_ACTIVITIES_:
1. Duplicate the part of the passage about pole classes starting with "When I was teaching, I" and going on through "the first time.".
2. Go on with the passage about pole classes from the point where it stops.

_TEXT SEGMENT_:
+++++

The commenter went on to describe a shift — from comparison as self-criticism to comparison as "noting differences without judging." Celebrating what someone else can do. Acknowledging when your own body or cycle or energy level is a factor. Recognising that it's okay to sometimes just be worse at something than someone else, and that it doesn't mean anything about your worth.
That's a mental skill that carries well beyond the studio.
The Strength Catches You Off Guard
"Insane leg strength like no other sport gave me at all — it's amazing what I achieved in 4 months."
"I never in a million years thought I'd ever be able to lift myself off the ground. Now here I am working on angel, reverse attitude, chair spin, ballerina... I never thought I'd be able to do these moves."
Pole builds strength in a way that feels like a side effect rather than a goal. You're not doing it to get stronger. You're doing it to get the move. And then one day you look at a video from a year ago and the difference is remarkable — not just physically, but in the way you hold yourself, the way you move through the world.
What Happens Inside Those Four Walls
This is the part I want to talk about from my own experience as a teacher.
When I was teaching, I had a lot of young students — high schoolers, mostly — who came to class carrying things that had nothing to do with pole. They were being bullied. They were struggling with depression. Some of them were in really dark places when they walked through that door for the first time.
And what I watched happen, over and over, was that inside those four walls, none of that followed them in.

+++++

_DATA TO EXAMINE_:
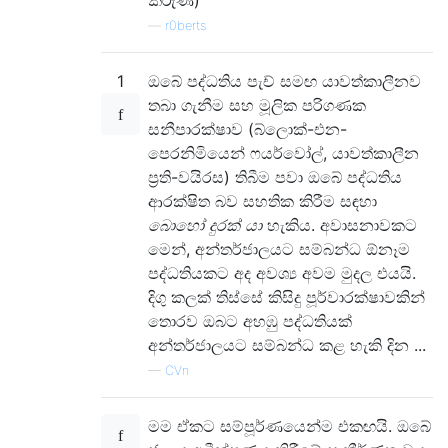
කරුණ)
—
r0berts
1
ඔබේ පද්ධතිය පැච් සමඟ යාවත්කාලීනව
තබා ගැනීම සහ මූලික පරිගණක
සනීපාරක්ෂාව (බ්ලොක්-එන-
පෙරනිමියෙන් ෆයර්වෝල්, යාවත්කාලීන
ප්‍රති-වයිරස) තිබීම පවා ඔබේ පද්ධතිය
ආරක්ෂිත බව සහතික කිරීම සඳහා
බොහෝ දුරක් යා
හැකිය. අවාසනාවකට
මෙන්, අන්තර්ජාලයට සම්බන්ධ ඕනෑම
පද්ධතියකට අද අවශ්‍ය අවම මුදල එයයි.
දිගු කලක් තිස්සේ කිසිදු පූර්වාරක්ෂාවකින්
තොරව ඔබට අහඹු පද්ධතියක්
අන්තර්ජාලයට සම්බන්ධ කළ හැකි දින ...
—
CVn
මම ඒකට සම්පූර්ණයෙන්ම එකඟයි. ඔබේ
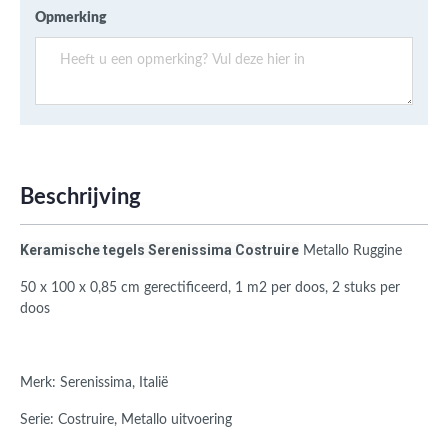
Opmerking
Beschrijving
Keramische tegels
Serenissima Costruire
Metallo Ruggine
50 x 100 x 0,85 cm
gerectificeerd,
1 m2 per doos, 2 stuks per
doos
Merk: Serenissima, Italië
Serie: Costruire, Metallo uitvoering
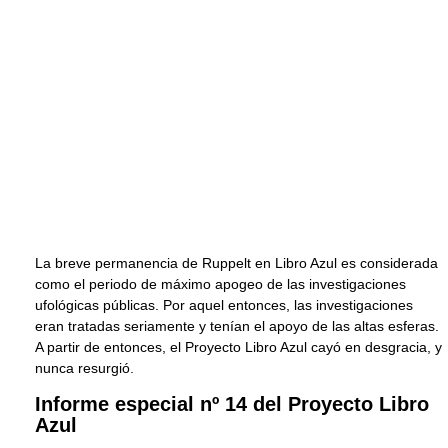
La breve permanencia de Ruppelt en Libro Azul es considerada
como el periodo de máximo apogeo de las investigaciones
ufológicas públicas. Por aquel entonces, las investigaciones
eran tratadas seriamente y tenían el apoyo de las altas esferas.
A partir de entonces, el Proyecto Libro Azul cayó en desgracia, y
nunca resurgió.
Informe especial nº 14 del Proyecto Libro
Azul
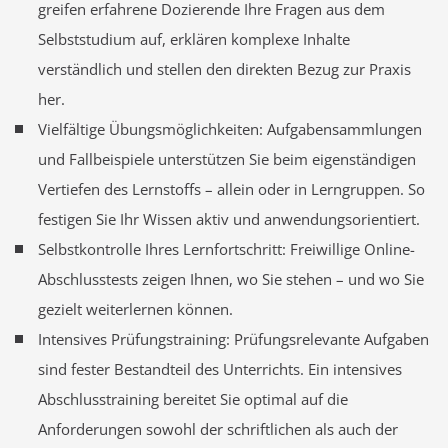
greifen erfahrene Dozierende Ihre Fragen aus dem
Selbststudium auf, erklären komplexe Inhalte
verständlich und stellen den direkten Bezug zur Praxis
her.
Vielfältige Übungsmöglichkeiten: Aufgabensammlungen
und Fallbeispiele unterstützen Sie beim eigenständigen
Vertiefen des Lernstoffs – allein oder in Lerngruppen. So
festigen Sie Ihr Wissen aktiv und anwendungsorientiert.
Selbstkontrolle Ihres Lernfortschritt: Freiwillige Online-
Abschlusstests zeigen Ihnen, wo Sie stehen – und wo Sie
gezielt weiterlernen können.
Intensives Prüfungstraining: Prüfungsrelevante Aufgaben
sind fester Bestandteil des Unterrichts. Ein intensives
Abschlusstraining bereitet Sie optimal auf die
Anforderungen sowohl der schriftlichen als auch der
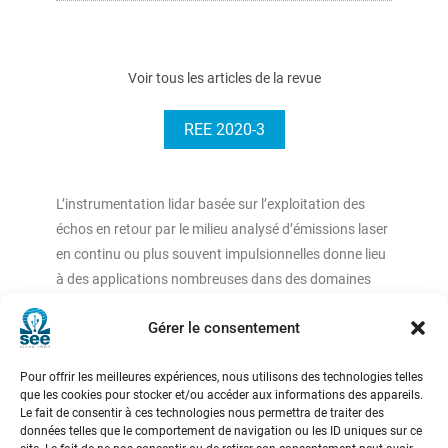
Voir tous les articles de la revue
REE 2020-3
L’instrumentation lidar basée sur l’exploitation des
échos en retour par le milieu analysé d’émissions laser
en continu ou plus souvent impulsionnelles donne lieu
à des applications nombreuses dans des domaines
variés (climat, environnement, automotive, avionique,
Gérer le consentement
etc.). C’est devenu une technique incontournable dans
l’analyse fine de l’atmosphère avec des retombées sur
Pour offrir les meilleures expériences, nous utilisons des technologies telles
les prévisions météorologiques, les études relatives au
que les cookies pour stocker et/ou accéder aux informations des appareils.
changement climatique, la mesure du vent et
Le fait de consentir à ces technologies nous permettra de traiter des
des turbulences atmosphériques.
données telles que le comportement de navigation ou les ID uniques sur ce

+++++

_ANSWERS GIVEN_:
1.
When I was teaching, I had a lot of young students — high schoolers, mostly — who came to class carrying things that had nothing to do with pole. They were being bullied. They were struggling with depression. Some of them were in really dark places when they walked through that door for the first time.

2.
A pole studio is one of the few spaces where nobody cares what you look like, what school you go to, what social group you belong to, or how your body compares to someone else's. You show up. You try. You fail. You try again. You cheer for the person next to you. And somehow, in the middle of all of that, something shifts.
I had students who came to me in some of the worst periods of their lives. Some had been hospitalised. Some had very nearly not made it. And I watched pole — the community of it, the achievement of it, the simple act of having somewhere safe to be — become part of what helped them through.
I still see some of them on social media now. They're living full, beautiful lives. And I find myself thinking: if they hadn't walked through that door, where would they be?
I don't say that to overstate what a pole class can do. It's not a replacement for professional mental health support, and if you're struggling, please reach out to someone qualified to help. But I do believe that community, movement, and a space where you feel genuinely accepted can be a lifeline. And I've seen it be exactly that.
The People
"Lately, lots of online friends — some that posted cool moves and I've learned those in classes and showed them."
"Some of my closest people in the world are people I met through pole."
This one is universal. The pole community is genuinely unusual in how it operates — supportive in a way that most fitness spaces aren't, celebratory rather than competitive, full of people cheering for each other's victories at every level. The friendships it creates are real and lasting. That's not an accident. It's what happens when people share something difficult and joyful at the same time.
What Pole Actually Gives You
Looking at all of this together — the coordination, the body confidence, the strength, the friendships, the way it rewires how you see yourself — it's clear that pole is doing something that most forms of exercise don't.
It's not just fitness. It's identity. It's community. It's the slow, consistent process of becoming someone who can do things you never thought you could — and watching that belief in yourself spill out into the rest of your life.
As one commenter put it: "Pole kind of cracked everything open. Things I thought were fixed about my life just weren't anymore."
Fifteen years in, I couldn't say it better myself.